Before-and-after change records:

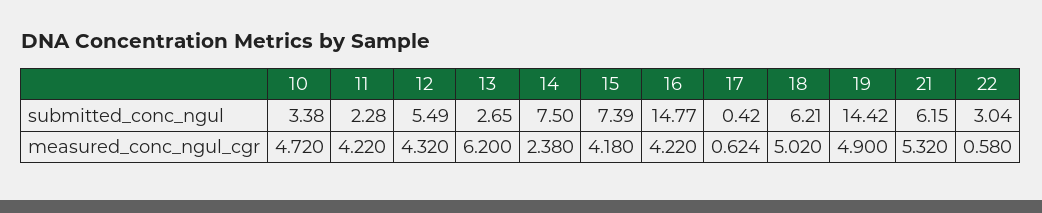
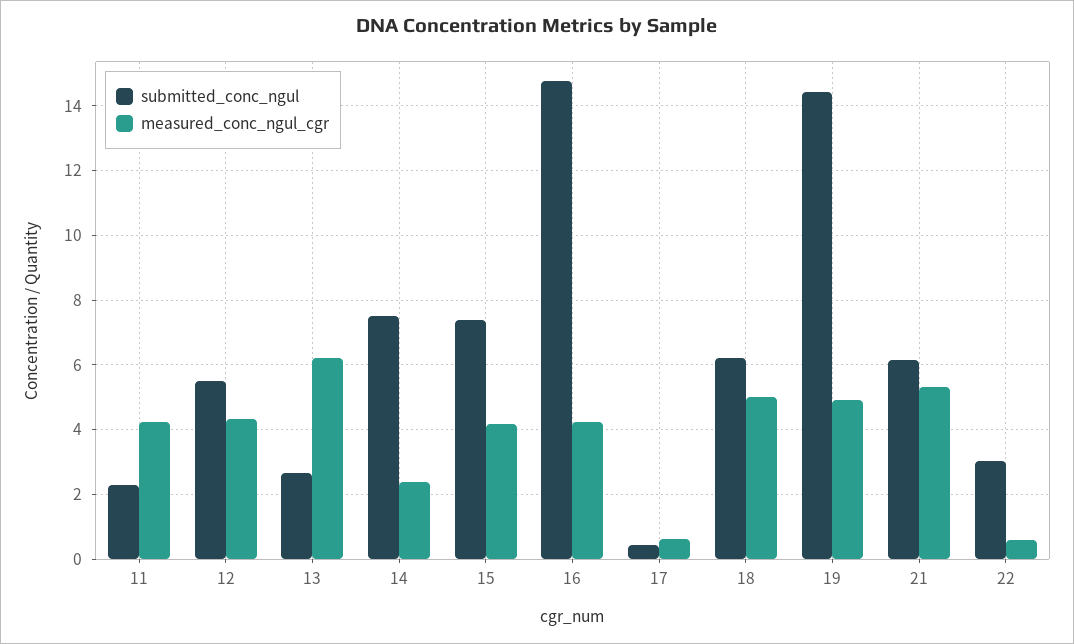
submitted_conc_ngul, 10: 3.38 -> none
measured_conc_ngul_cgr, 10: 4.72 -> none

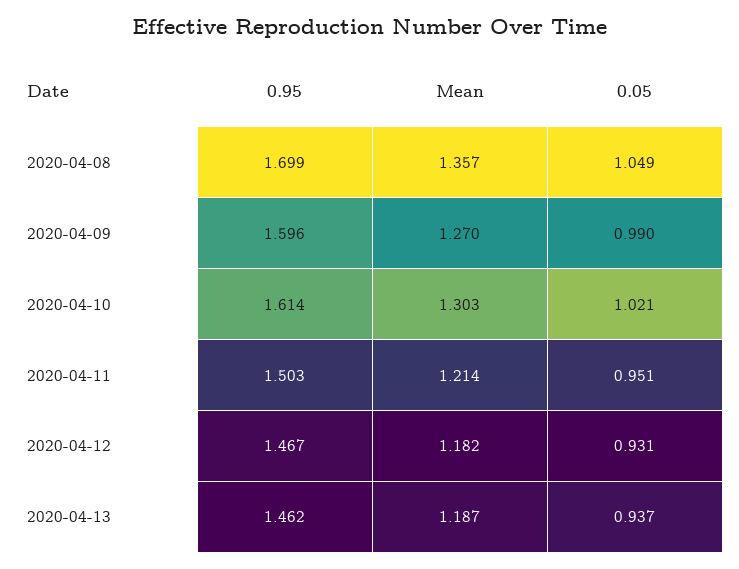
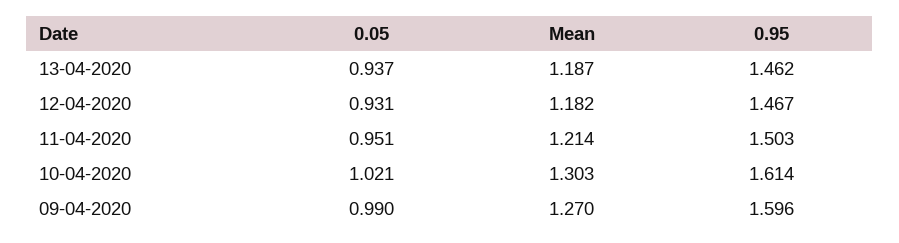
0.95, 2020-04-08: 1.699 -> none
Mean, 2020-04-08: 1.357 -> none
0.05, 2020-04-08: 1.049 -> none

### WRITTEN TASK
Only the lines from the one containing "measured_conc_ngul_cgr, 10: 4.72 -> none" through the final line of the data are to be written out, exactly as they stand and without pictures.

### YOUR SOLUTION
measured_conc_ngul_cgr, 10: 4.72 -> none

0.95, 2020-04-08: 1.699 -> none
Mean, 2020-04-08: 1.357 -> none
0.05, 2020-04-08: 1.049 -> none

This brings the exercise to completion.